Distributionally robust offline reinforcement learning (RL), which seeks
robust policy training against environment perturbation by modeling dynamics
uncertainty, calls for function approximations when facing large state-action
spaces. However, the consideration of dynamics uncertainty introduces essential
nonlinearity and computational burden, posing unique challenges for analyzing
and practically employing function approximation.
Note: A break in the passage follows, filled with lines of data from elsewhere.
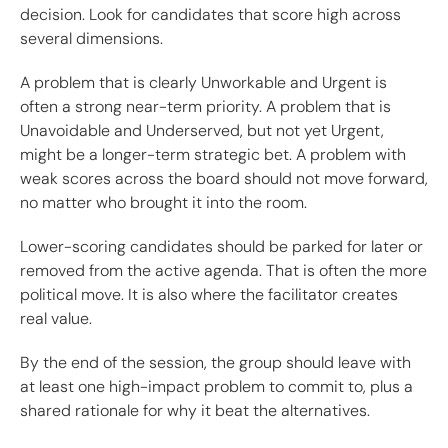
decision. Look for candidates that score high across
several dimensions.
A problem that is clearly Unworkable and Urgent is
often a strong near-term priority. A problem that is
Unavoidable and Underserved, but not yet Urgent,
might be a longer-term strategic bet. A problem with
weak scores across the board should not move forward,
no matter who brought it into the room.
Lower-scoring candidates should be parked for later or
removed from the active agenda. That is often the more
political move. It is also where the facilitator creates
real value.
By the end of the session, the group should leave with
at least one high-impact problem to commit to, plus a
shared rationale for why it beat the alternatives.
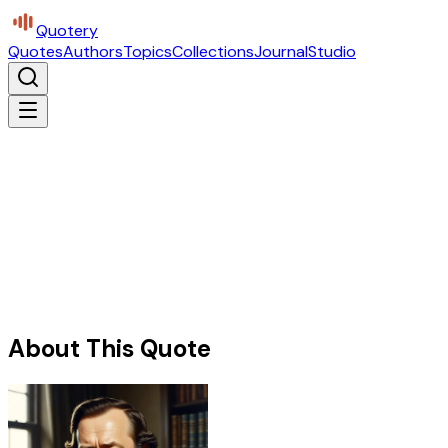
Quotery
Quotes
Authors
Topics
Collections
Journal
Studio
About This Quote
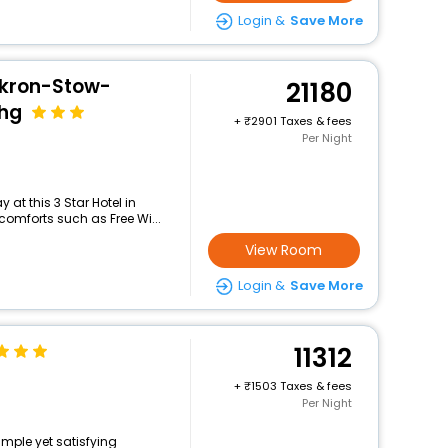
Login &
Save More
Akron-Stow-
21180
Ihg
+
2901 Taxes & fees
Per Night
at this 3 Star Hotel in
comforts such as Free Wi...
View Room
Login &
Save More
11312
+
1503 Taxes & fees
Per Night
imple yet satisfying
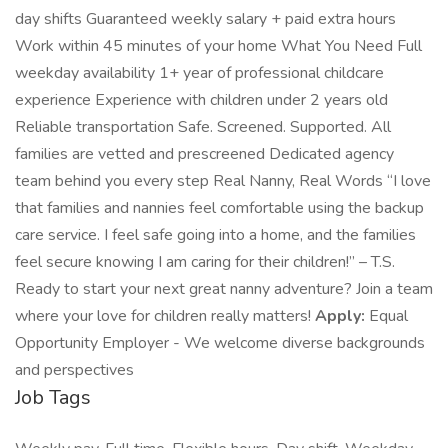
day shifts Guaranteed weekly salary + paid extra hours
Work within 45 minutes of your home What You Need Full
weekday availability 1+ year of professional childcare
experience Experience with children under 2 years old
Reliable transportation Safe. Screened. Supported. All
families are vetted and prescreened Dedicated agency
team behind you every step Real Nanny, Real Words “I love
that families and nannies feel comfortable using the backup
care service. I feel safe going into a home, and the families
feel secure knowing I am caring for their children!” – T.S.
Ready to start your next great nanny adventure? Join a team
where your love for children really matters!
Apply:
Equal
Opportunity Employer - We welcome diverse backgrounds
and perspectives
Job Tags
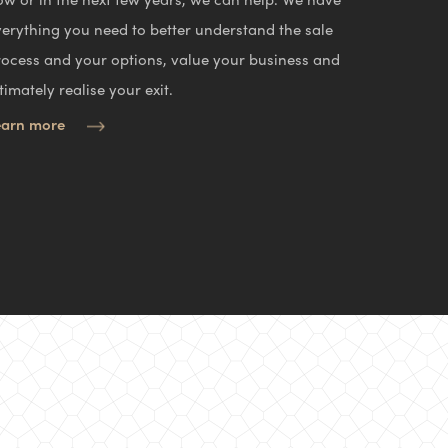
verything you need to better understand the sale
rocess and your options, value your business and
timately realise your exit.
earn more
Focusing on a basic setting
where the nominal model and perturbed models are linearly parameterized, we
propose minimax optimal and computationally efficient algorithms realizing
function approximation and initiate the study on instance-dependent
suboptimality analysis in the context of robust offline RL. Our results uncover
that function approximation in robust offline RL is essentially distinct from
and probably harder than that in standard offline RL. Our algorithms and
theoretical results crucially depend on a variety of new techniques, involving
a novel function approximation mechanism incorporating variance information, a
new procedure of suboptimality and estimation uncertainty decomposition, a
quantification of the robust value function shrinkage, and a meticulously
designed family of hard instances, which might be of independent interest.

分布式鲁棒离线强化学习是针对环境扰动进行鲁棒策略训练的一种方法，当面对大规模状态 - 动作空间时需要进行函数逼近。本研究提出了一种最小极大值最优算法，通过对线性参数化的模型进行实现，探索了实例依赖次优性分析在鲁棒离线强化学习中的应用，并揭示了鲁棒离线强化学习中的函数逼近与标准离线强化学习所面临的困难之间的本质区别。